Restitution des biens culturels africains : « Faufilés », un projet artistique pour ramener le débat sur la table
Depuis le mémorable discours de Ouagadougou, prononcé en novembre 2017 par le président français, Emmanuel macron, c’est un sujet qui intéresse plus d’un : la restitution des biens culturels à l’Afrique. Mais pourquoi restituer ? Restituer à quelle fin et pourquoi maintenant ? Des questions parmi tant d’autres que se posent Ildevert Méda, Sada Dao et Thierry Oueda, trois artistes burkinabè de la scène, porteurs d’un projet de réflexion et de création dénommé « Faufilés », projet soutenu par le Goethe-Institut de Ouagadougou.
Avant novembre 2017, le sujet était peu abordé, aussi bien en Afrique qu’en Occident. Mais il a suffi qu’un « petit Blanc », l’évoque à Ouagadougou pour qu’il soit vite sur toutes les lèvres, ironise le dramaturge, Ildevert Méda.
Jamais donc la restitution des biens culturels à l’Afrique n’a autant fait les choux gras des plateaux-débats et émissions interactives qu’après ce discours du président français, Emmanuel Macron, fin novembre 2017 à Ouagadougou.
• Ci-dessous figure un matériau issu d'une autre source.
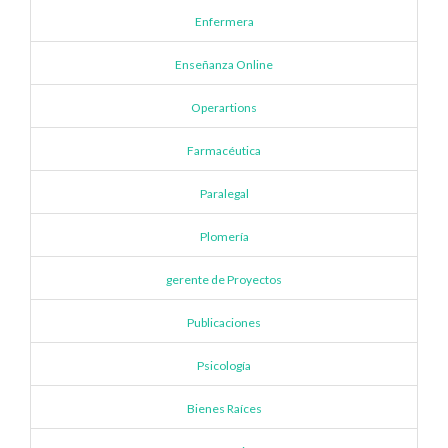
Enfermera
Enseñanza Online
Operartions
Farmacéutica
Paralegal
Plomería
gerente de Proyectos
Publicaciones
Psicología
Bienes Raíces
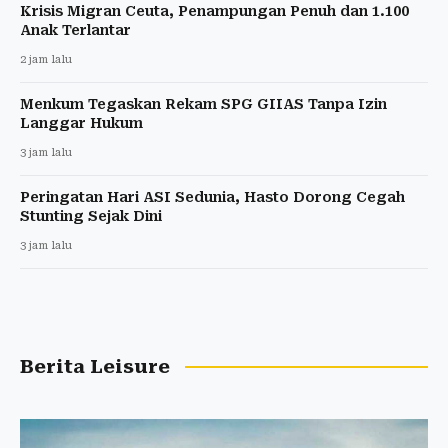
Krisis Migran Ceuta, Penampungan Penuh dan 1.100
Anak Terlantar
2 jam lalu
Menkum Tegaskan Rekam SPG GIIAS Tanpa Izin
Langgar Hukum
3 jam lalu
Peringatan Hari ASI Sedunia, Hasto Dorong Cegah
Stunting Sejak Dini
3 jam lalu
Berita Leisure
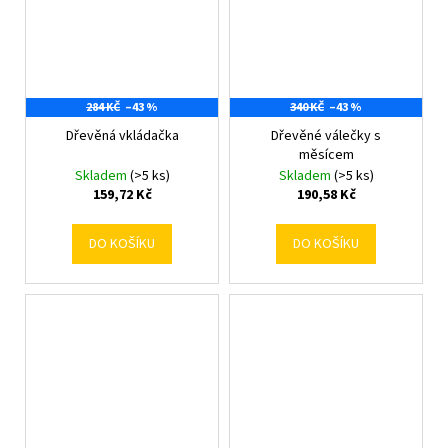
284 KČ
–43 %
340 KČ
–43 %
Dřevěná vkládačka
Dřevěné válečky s
měsícem
Skladem
(>5 ks)
Skladem
(>5 ks)
159,72 Kč
190,58 Kč
DO KOŠÍKU
DO KOŠÍKU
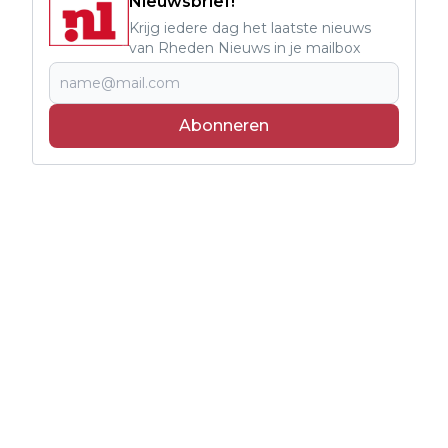
Nieuwsbrief!
Krijg iedere dag het laatste nieuws
van Rheden Nieuws in je mailbox
Abonneren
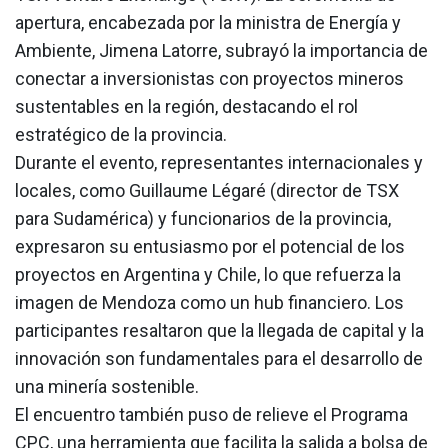
apertura, encabezada por la ministra de Energía y
Ambiente, Jimena Latorre, subrayó la importancia de
conectar a inversionistas con proyectos mineros
sustentables en la región, destacando el rol
estratégico de la provincia.
Durante el evento, representantes internacionales y
locales, como Guillaume Légaré (director de TSX
para Sudamérica) y funcionarios de la provincia,
expresaron su entusiasmo por el potencial de los
proyectos en Argentina y Chile, lo que refuerza la
imagen de Mendoza como un hub financiero. Los
participantes resaltaron que la llegada de capital y la
innovación son fundamentales para el desarrollo de
una minería sostenible.
El encuentro también puso de relieve el Programa
CPC, una herramienta que facilita la salida a bolsa de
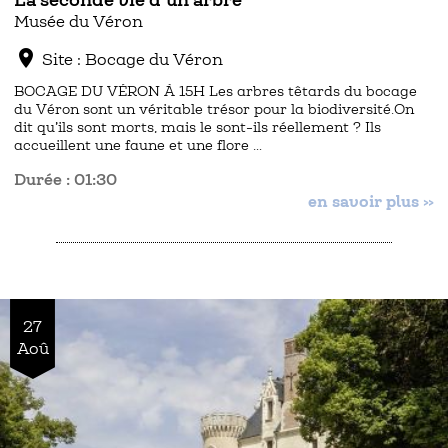
La seconde vie d’un arbre
Musée du Véron
location_on
Site : Bocage du Véron
BOCAGE DU VÉRON À 15H Les arbres têtards du bocage
du Véron sont un véritable trésor pour la biodiversité.On
dit qu’ils sont morts, mais le sont-ils réellement ? Ils
accueillent une faune et une flore …
Durée : 01:30
en savoir plus »
27
Aoû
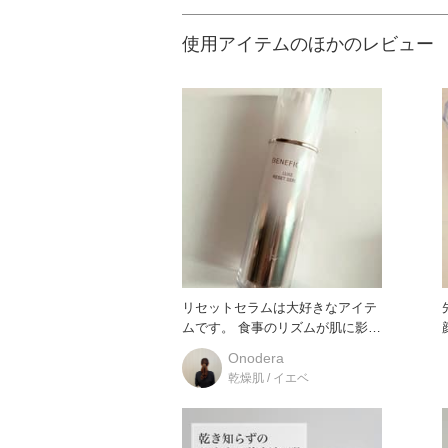
使用アイテムのほかのレビュー
リセットセラムは大好きなアイテ
ムです。 食事のリズムが肌に影響
があると知って、洗顔後に使い
Onodera
乾燥肌 / イエベ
De Ouaga à Paris en passant par Cotonou, et bien d’autres contrées, la polémique a vite embarqué nombre de personnes, toutes composantes sociales confondues qui ne se sont pas contentées de la seule thématique de la restitution des œuvres mais plutôt du grand thème de la représentation de la culture africaine en Occident.
Mais plus d’un l’ont constaté, le tollé suscité par cette problématique de la restitution est en passe de s’estomper, en tout cas pour ce qui concerne le Burkina. Tant il y a eu une sorte de désenchantement alors même que le processus est entamé dans certains pays comme le Bénin. « Il y a deux ans, une équipe qui devait travailler sur la restitution a été formée au ministère de la Culture burkinabè mais on n’a pas vu la suite », se souvient la directrice du Goethe-Institut, Carolin Cristgau.
C’est dans un tel contexte qu’est né, en avril 2021, le projet « Faufilés ». Ce projet, de réflexion et de création est porté par trois grandes figures burkinabè de la scène : Sada Dao, scénographe, décorateur, créateur de projets d’arts en espace public, formateur. Thierry Oueda, auteur dramaturge, comédien et metteur en scène. Ildevert Méda alias le Maestro, écrivain, comédien, metteur en scène et dramaturge. C’est d’ailleurs au détour d’une rencontre d’échanges entre le trio et la directrice du Goethe-Institut de Ouagadougou, Carolin Christgau, (28 juillet 2021) que nous avons su davantage sur ce projet.
« Faufilés » a vu le jour, grâce, en partie, au Goethe-Institut de Ouagadougou qui a aidé à son financement à hauteur d’environ 10,5 millions de F CFA. Il est mis en œuvre en partenariat avec des structures muséales et de productions artistiques du Burkina et d’ailleurs.
Dans leurs réflexions, créations et productions de spectacles, les artistes ont opté de privilégier le questionnement, quitte à ce que cela suscite des réponses externes. Au-delà de la restitution des œuvres, il s’agit de remettre en question la pratique d’exposition d’humains qui fut monnaie courante dans l’Occident d’avant. Comment les personnes engagées dans les zoos humains ont-elles façonné leur regard sur elles-mêmes ? Comment identifie-t-on les structures d’exposition ? S’interroge à ce sujet Ildevert Méda.
A côté de ce questionnement, pour parler des espaces d’exposition et de conservation, la réflexion porte sur le comment concevoir et transformer le sens et l’objectif des musées existants. Autrement, les artistes se demandent : quel genre de musées les Africains veulent-ils ou ont-ils besoin ; A qui appartiennent les objets à restituer ? Comment créer de nouveaux musées qui ne sont pas une reproduction des musées européens ?
La démarche des artistes, c’est aussi d’aller vers les universitaires, de faire en sorte que les musées soient des espaces d’enseignement pour les plus jeunes, sans quoi ces musées ne serviront pas à grand-chose.
Les artistes de « Faufilés » se donnent dès lors la mission de recoudre un tissu déchiré par le temps qu’est le musée, et lui donner ainsi un nouveau visage et un autre usage. Il ne s’agit pas de juger qui que ce soit mais de juste questionner, a assuré Ildevert Méda qui veut bien croire que ce questionnement peut amener loin le débat et faire bouger les lignes.